Intervention Point 4: Advocating for Policy Change

A key thrust of the BCP approach is to bring the data and their implications to the attention of decision-makers (Fawcett, 1991), ideally in collaboration with clients (Charmlus, 2017). This advocacy is intended to influence them directly and to build momentum among the general public to extend empirically supported changes. These alterations in the cultural milieu bring us back to where we began at Intervention Point 1 with culturo-behavior scientists adopting a research-advocacy role. Now, however, inclusion of homeless families and the rallying of the general public to influence decision-makers represents the evolution of a cultural practice – one that is more responsive, empathetic, and effective. Advocating for such “small wins,” of course, does not obviate the need for addressing the systemic injustices that lead to homelessness for families (and individuals) – it may even highlight the urgency in fostering the fundamental structural changes that US society at present chooses to ignore (cf. Shinn & Khadduri, 2020).

Conclusion: Lots of Research and Advocacy Opportunities for Behavioral Community Psychologists

We have suggested that CBS can utilize the BCP framework to improve HF/RRH secondary prevention efforts aimed at the seemingly intractable “wicked problem” of family homelessness. Our analysis indicates that the HF/RRH metacontingency selects crisis-energized housing-location behaviors by both clients and service providers to the detriment of the longer-term goal of family housing stability outcome measures.

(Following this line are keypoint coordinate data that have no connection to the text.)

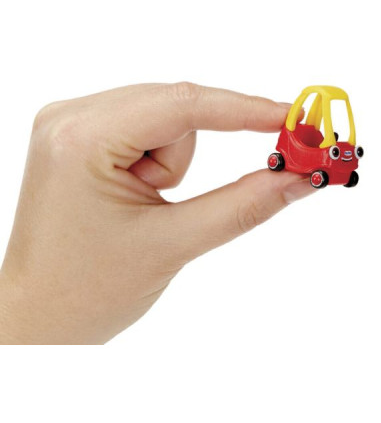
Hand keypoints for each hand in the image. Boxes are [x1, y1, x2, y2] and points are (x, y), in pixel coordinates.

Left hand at [0, 83, 314, 343]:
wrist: (40, 318)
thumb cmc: (88, 290)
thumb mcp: (175, 244)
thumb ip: (244, 205)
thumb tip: (299, 179)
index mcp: (82, 138)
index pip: (183, 105)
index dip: (247, 110)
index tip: (294, 121)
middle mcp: (71, 117)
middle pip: (176, 107)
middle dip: (205, 149)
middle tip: (264, 167)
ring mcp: (72, 124)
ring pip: (166, 120)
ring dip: (177, 164)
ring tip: (153, 209)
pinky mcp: (80, 137)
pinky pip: (149, 130)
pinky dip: (165, 161)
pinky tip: (145, 195)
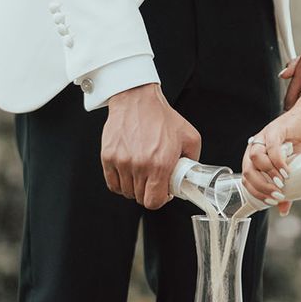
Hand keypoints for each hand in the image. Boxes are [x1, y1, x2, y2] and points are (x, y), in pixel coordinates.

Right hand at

If research confirms that a modified HF/RRH metacontingency produces gains in housing stability, while still adhering to the core HF/RRH philosophical tenets, it would represent a “small win” – but an important one to the actors in the system.

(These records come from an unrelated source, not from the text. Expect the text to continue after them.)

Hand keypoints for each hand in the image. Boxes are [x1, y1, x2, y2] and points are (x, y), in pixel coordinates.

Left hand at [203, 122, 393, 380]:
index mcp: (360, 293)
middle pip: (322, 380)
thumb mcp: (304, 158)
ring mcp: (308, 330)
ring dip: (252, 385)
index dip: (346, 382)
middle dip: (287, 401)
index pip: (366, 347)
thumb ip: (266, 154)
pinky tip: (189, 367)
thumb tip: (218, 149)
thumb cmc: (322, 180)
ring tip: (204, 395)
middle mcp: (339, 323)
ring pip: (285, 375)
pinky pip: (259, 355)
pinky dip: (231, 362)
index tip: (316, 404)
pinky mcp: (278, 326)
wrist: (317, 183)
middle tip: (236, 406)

These proposed changes raise numerous research questions regarding the factors associated with HF/RRH practices and outcomes. However, while research is a defining characteristic of CBS, the BCP approach goes a step further by also embracing advocacy as a core strategy to address systemic variables that produce vexing social problems (Fawcett, 1991; Jason et al., 2021). In the case of family homelessness, advocacy to change the large-scale system inequities that ultimately are responsible for the problem can coexist with advocacy that employs sound data and scientific theory to help decision makers understand the actual impact of the currently operative HF/RRH metacontingency. This may lead to improved housing stability for families who are struggling with housing insecurity now and for homeless prevention in the future. That is, because research and advocating for changes in the HF/RRH metacontingency dovetails with advocacy efforts targeting systemic inequities such as inadequate housing subsidies, insufficient affordable housing options, and social and economic policies that fail to address the root causes of modern homelessness. BCP offers culturo-behavior scientists a new and promising way to contribute meaningfully on multiple levels and in a range of ways toward resolving the “wickedness” of the contemporary family homelessness.